С другой стороны, на время молодости и ранней зрелости рождённых в 1950-1960-х пришлось открытие и заново-освоение религиозных мотивов и образности, в советское время не очень-то входивших в состав поэтического языка. Это был язык будоражаще новый, открывавший новые горизонты. А для писавших в начале восьмидесятых – ещё и почти запретный, тайный, сокровенный, на котором можно говорить только искренне.
Дозволь, Господь, остаться честным —
Непризнанным и неизвестным.
Всё это суета.
Дойти бы лишь хватило силы,
На красной глине Палестины
Припасть к ногам Христа,
– говорил двадцатитрёхлетний Олег Чертов в 1981-м.
Знакомая смерть, повторяясь, стала числом. И если
служит распятье Христа деревянным плюсом,
то значит, что этот мир – уравненье с одним неизвестным:
действительно ли искупила грехи наши смерть Иисуса?
– спрашивал сам себя почти десятилетие спустя Александр Банников.
Мальчика-Христа делает своим героем Сергей Галкин:
Он стоял, окружённый стайкой
Палестинских ребят.
Ему улыбнулось яблоко,
Выглянувшее в сад.
Дикой прекрасной поэзии
Гефсиманских рощ
Ни на одно мгновение —
Не суметь превозмочь!
Он же говорит:
Для чего в кармане твоём дыра? —
Чтобы не отсыхала рука Господня!
Илья Павлов вспоминает детство:
Снят с киота зоркий Иисус —
там сейчас зелёное миганье,
странный запах и тяжёлый груз
элементов электропитанья.
<…>
Но, презрев такие чудеса,
я толкался у печного устья,
где огонь живил Его глаза
палестинской и российской грустью.
«Кто же отпустит грехи мои, боже?» – восклицает в 1991 году Виталий Владимиров.

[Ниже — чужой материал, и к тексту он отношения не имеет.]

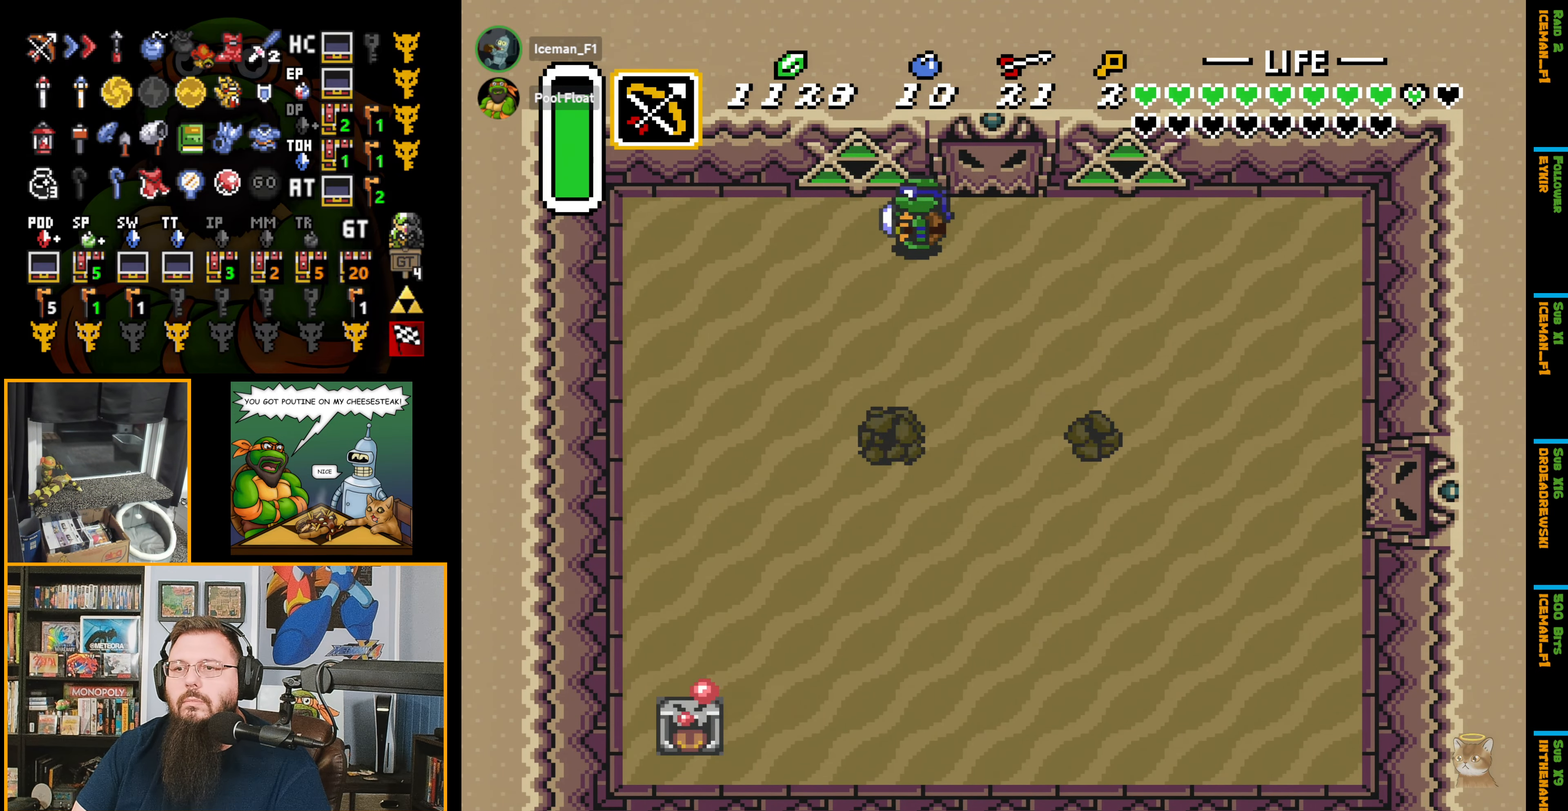
{"buttons": ["DPAD_LEFT"], "events": [[16, "DPAD_DOWN", "down"], [83, "DPAD_DOWN", "up"], [233, "Y", "down"], [333, "Y", "up"], [450, "DPAD_LEFT", "down"]]}
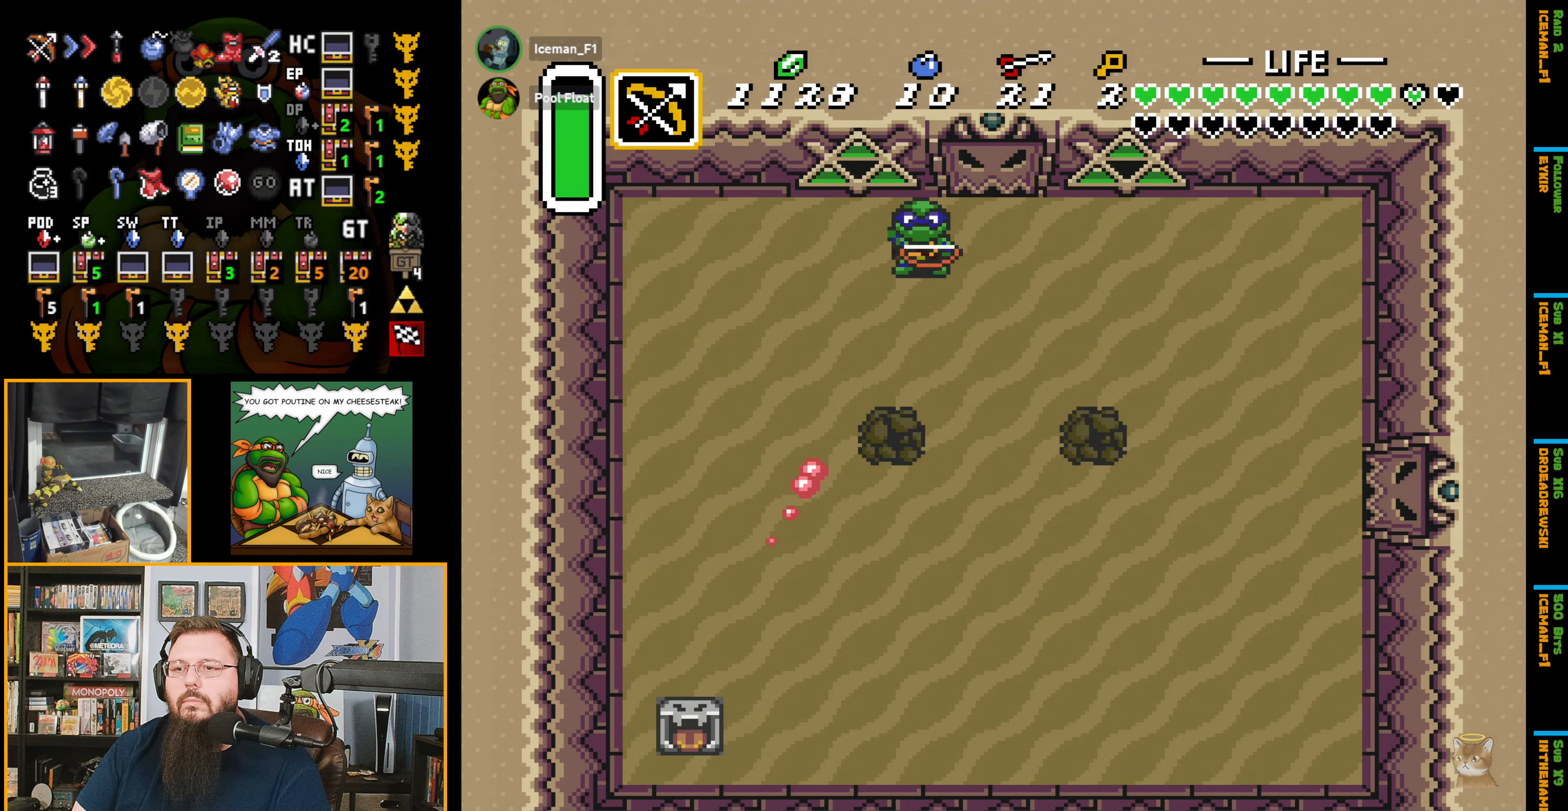
{"buttons": [], "events": [[483, "DPAD_LEFT", "up"]]}
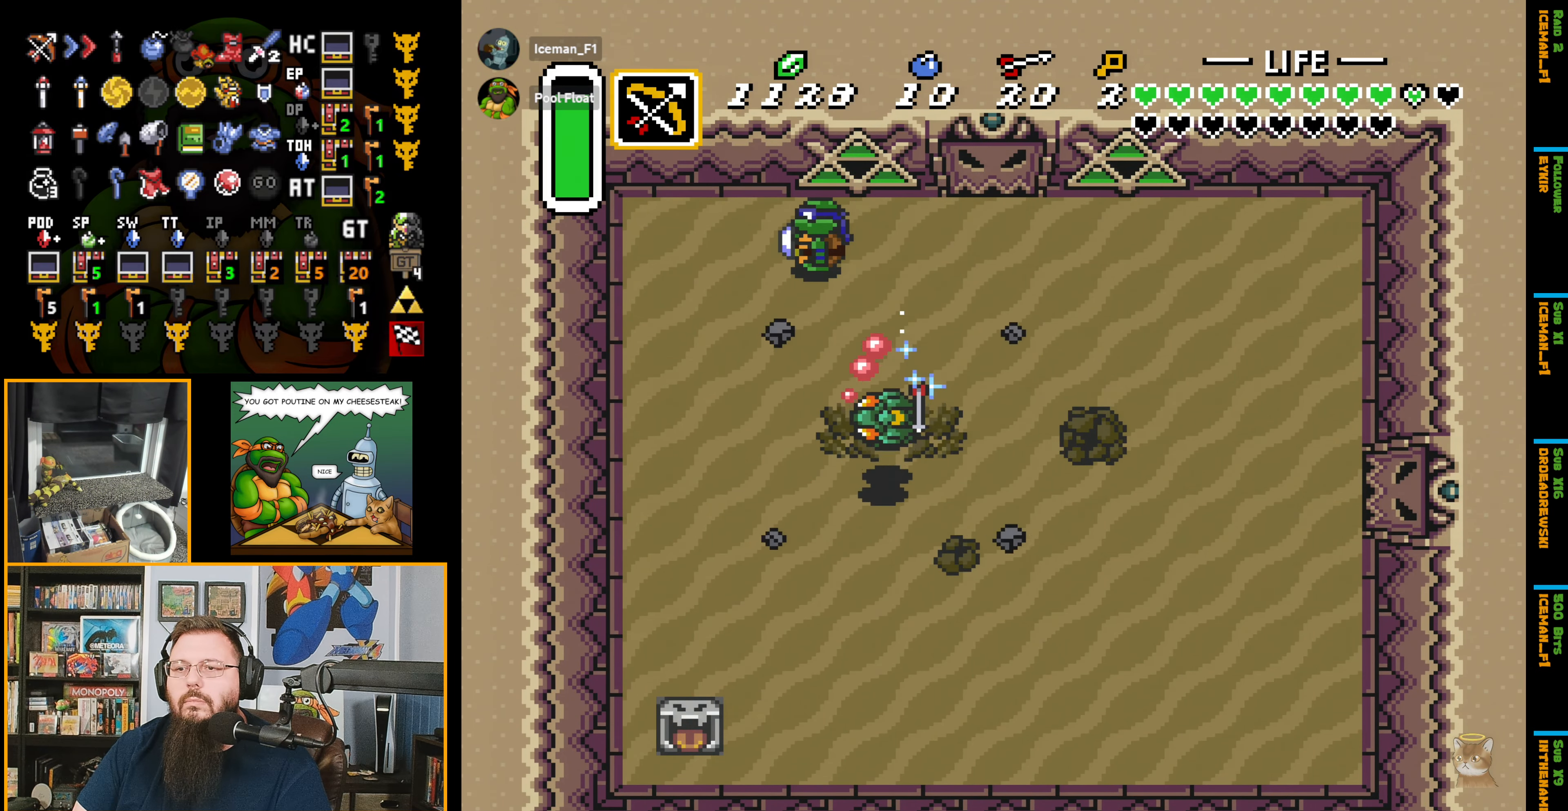
{"buttons": ["Y"], "events": [[150, "DPAD_RIGHT", "down"], [350, "DPAD_RIGHT", "up"], [416, "DPAD_DOWN", "down"], [466, "DPAD_DOWN", "up"], [466, "Y", "down"]]}
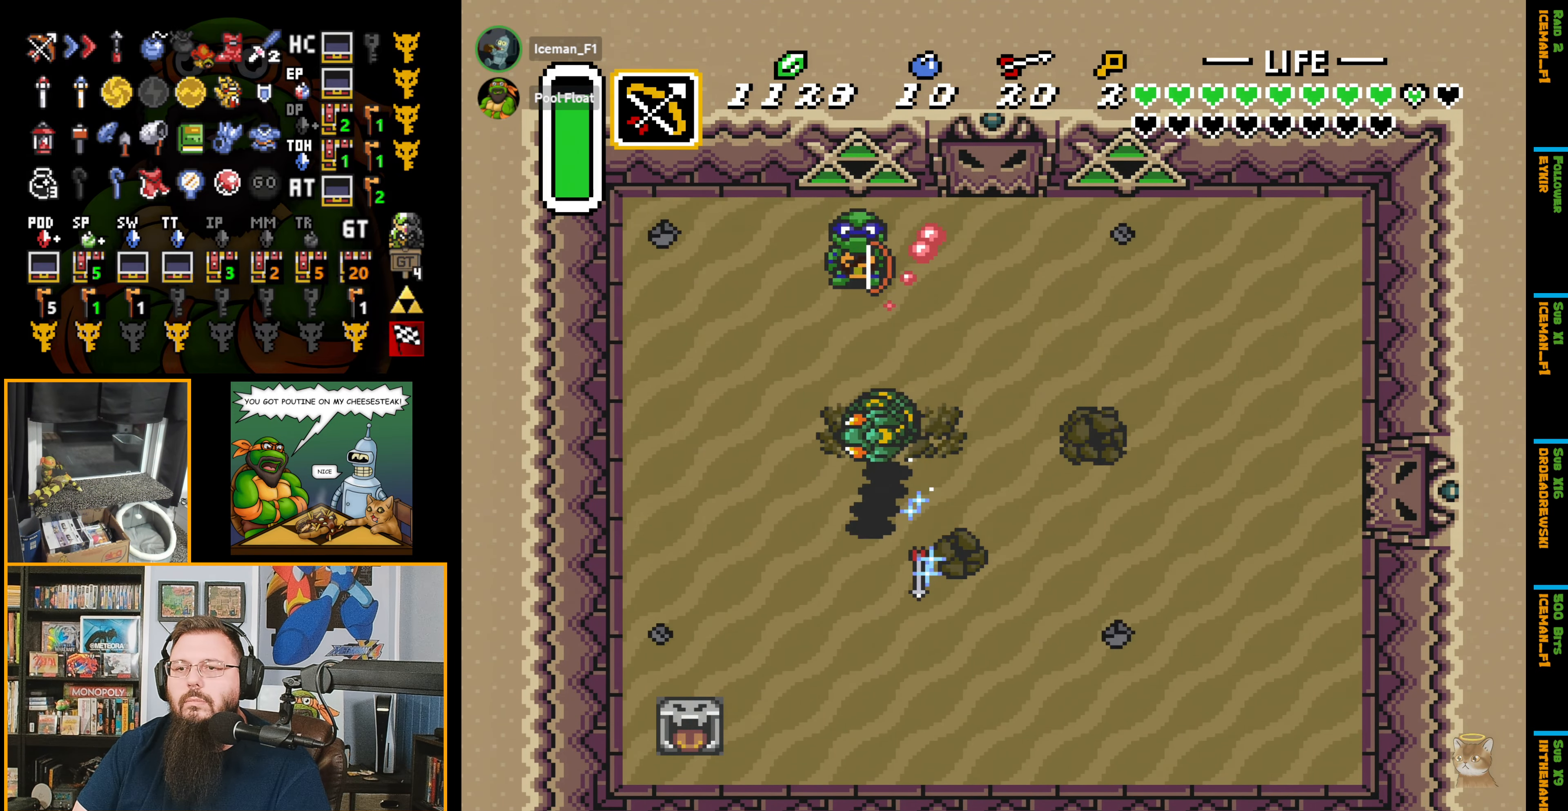
{"buttons": ["Y"], "events": [[50, "Y", "up"], [250, "Y", "down"], [350, "Y", "up"], [483, "Y", "down"]]}
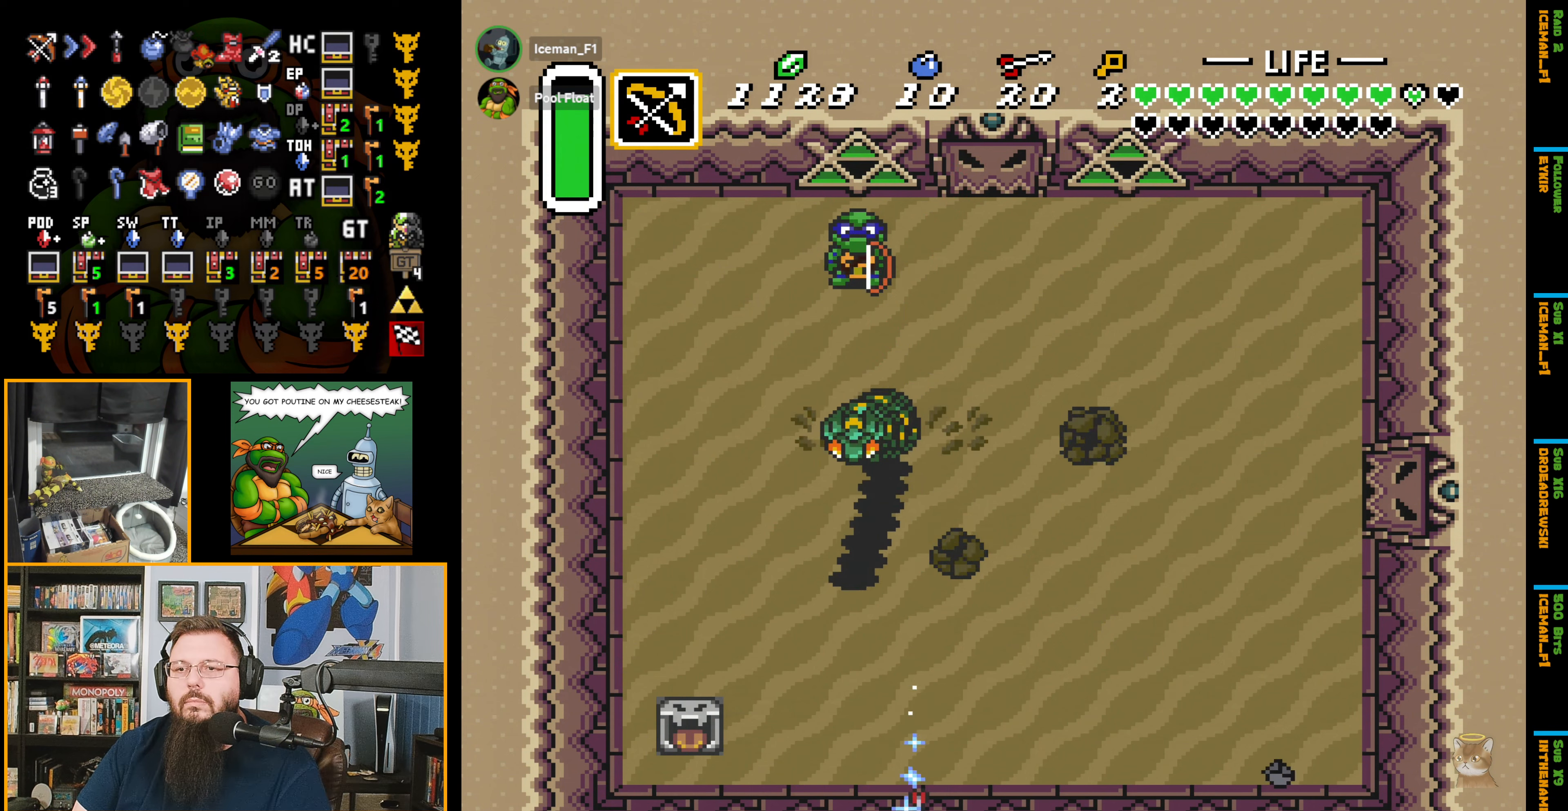
{"buttons": ["DPAD_RIGHT"], "events": [[133, "Y", "up"], [433, "DPAD_RIGHT", "down"]]}
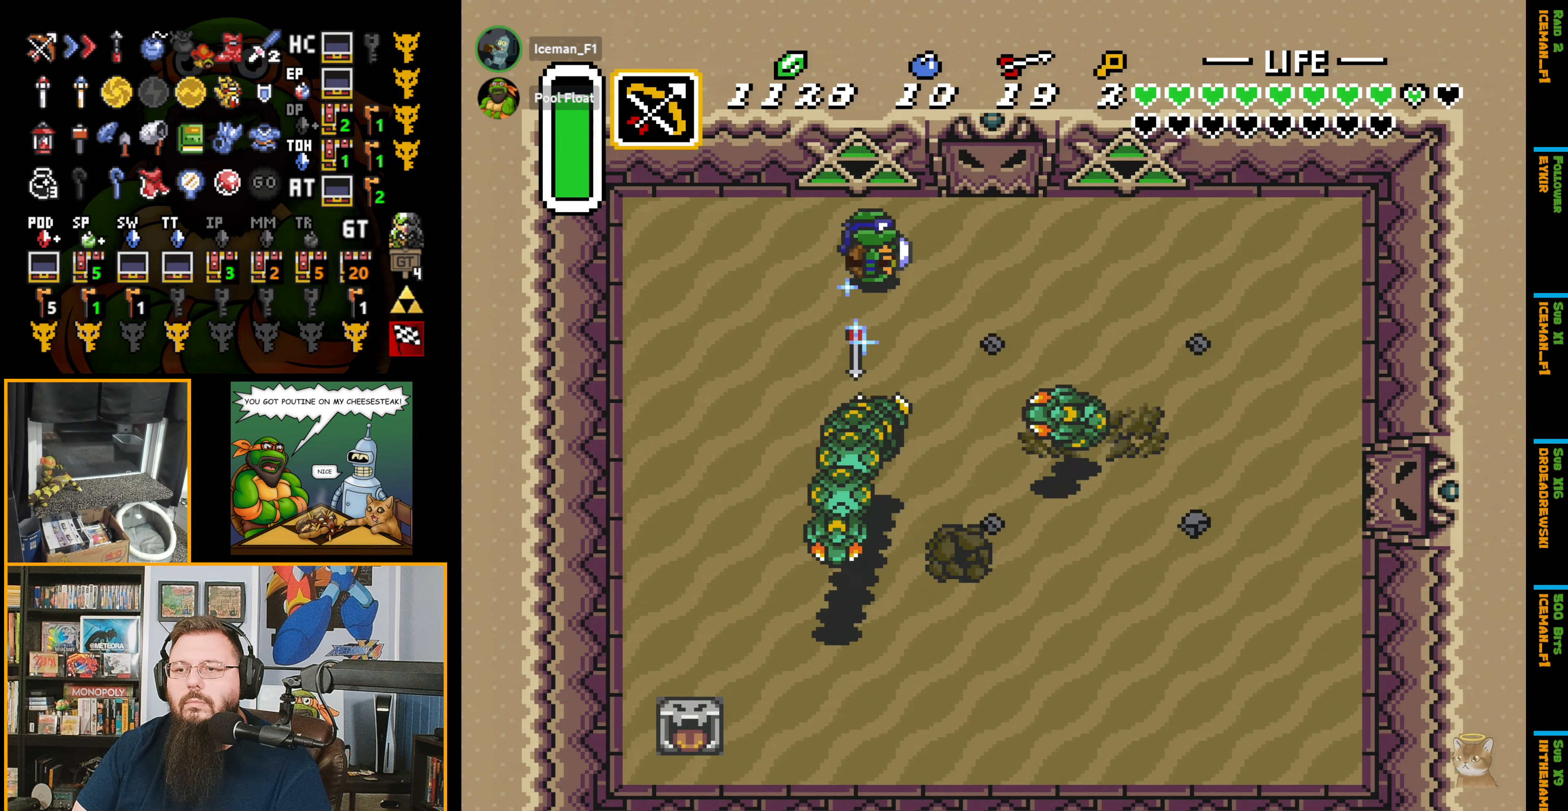
{"buttons": [], "events": [[233, "DPAD_RIGHT", "up"], [383, "DPAD_DOWN", "down"], [417, "DPAD_DOWN", "up"]]}
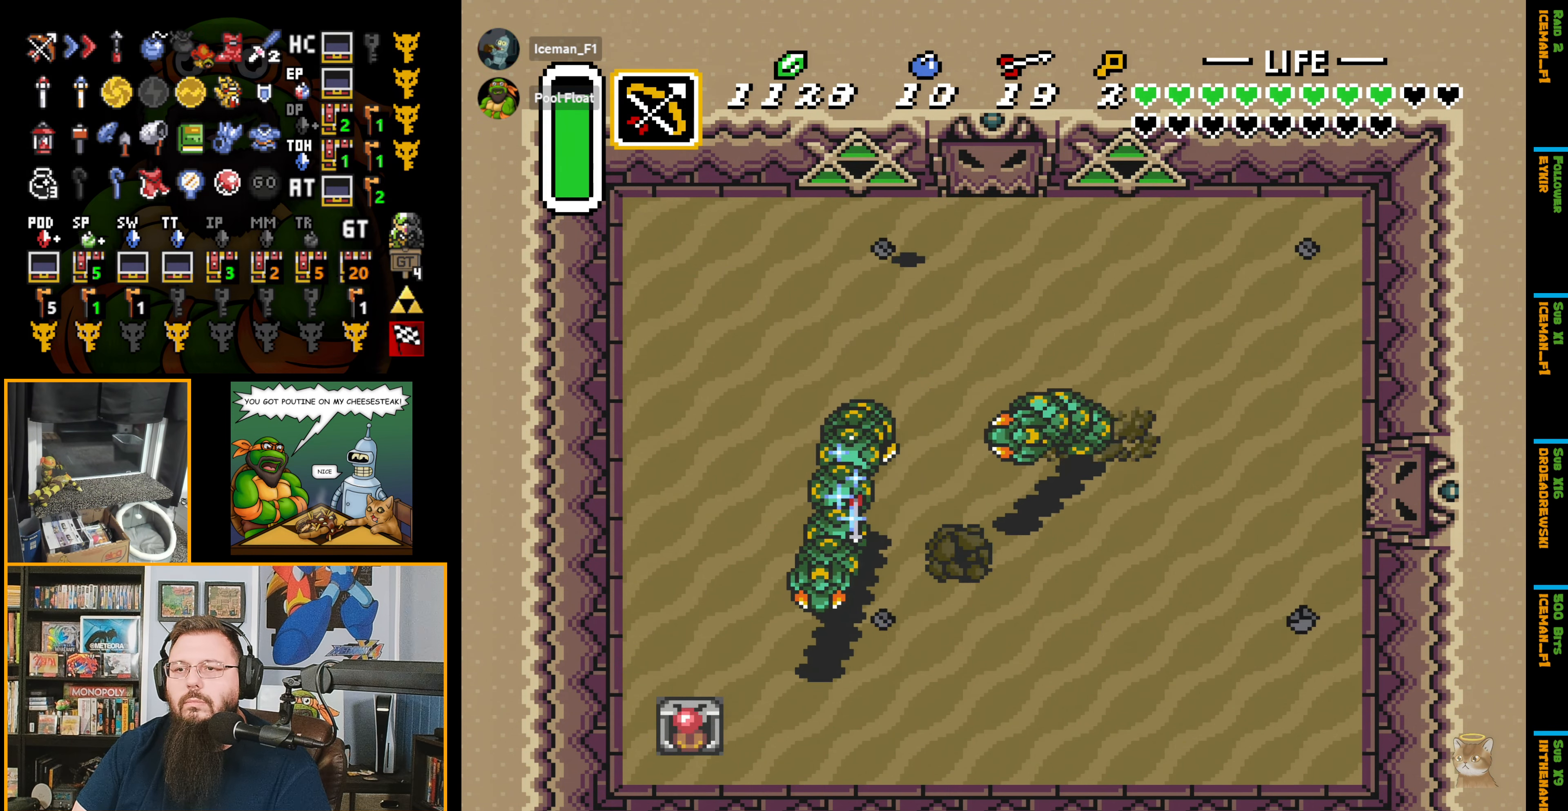
{"buttons": ["DPAD_DOWN"], "events": [[50, "DPAD_DOWN", "down"]]}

Ещё не вошедшие в состав рутинных очевидностей (тем паче – официальной идеологии), религиозные образы переживаются как открытие – личностно и остро. Совсем не религиозная сама по себе поэзия начинает тогда осваивать апокалиптические мотивы:
Всё будет так,
как оно обещано:
огонь перехлестнёт дождь,
небо прильнёт к земле
мокрой рубашкой к телу
<…>
Только бы Огонь захлестнул
нас без остатка.
(Евгений Борщёв)
Оборотная сторона тогдашней жгучей, горькой серьёзности – вернее, та, что усердно выдавала себя за лицевую, – ирония, игра, стилизация, примеривание разных масок. На это обращает внимание Андрей Урицкий в статье об Александре Егорове. «В конце ХХ века, – утверждает он, – нельзя было быть стопроцентно серьёзным», даже тем, кто, как Егоров, «не быть серьёзным <…> не мог». Подтверждения тому, что на самом деле – можно, мы, впрочем, найдём уже и в этом томе антологии: Александр Сопровский с его «торжественнотрагическим строем стиха», например, был серьёзен именно стопроцентно, с юности уверенный, что «возведённая в принцип ирония есть духовное пораженчество». У Олега Чертова, серьёзного предельно, – ни единой иронической ноты.
Кроме того, то было время открытий – что само по себе выбивало из хорошо обжитых равновесий.
Начиная с рубежа 1980–1990-х происходило стремительное – и, надо думать, тоже в известной мере шоковое, не хуже открытия живой ранящей истории, – открытие мировой культуры (с которой отныне активно искали связей) – и собственного, относительно близкого, прошлого: литературы и культуры 1910–1920-х годов. Сказанное и сделанное тогда (тоже ведь искусство большого исторического перелома) приобрело в глазах позднесоветских и раннепостсоветских людей огромную ценность. Изменился, существенно обогатившись и усложнившись, сам состав культурного воздуха, из которого и делаются стихи.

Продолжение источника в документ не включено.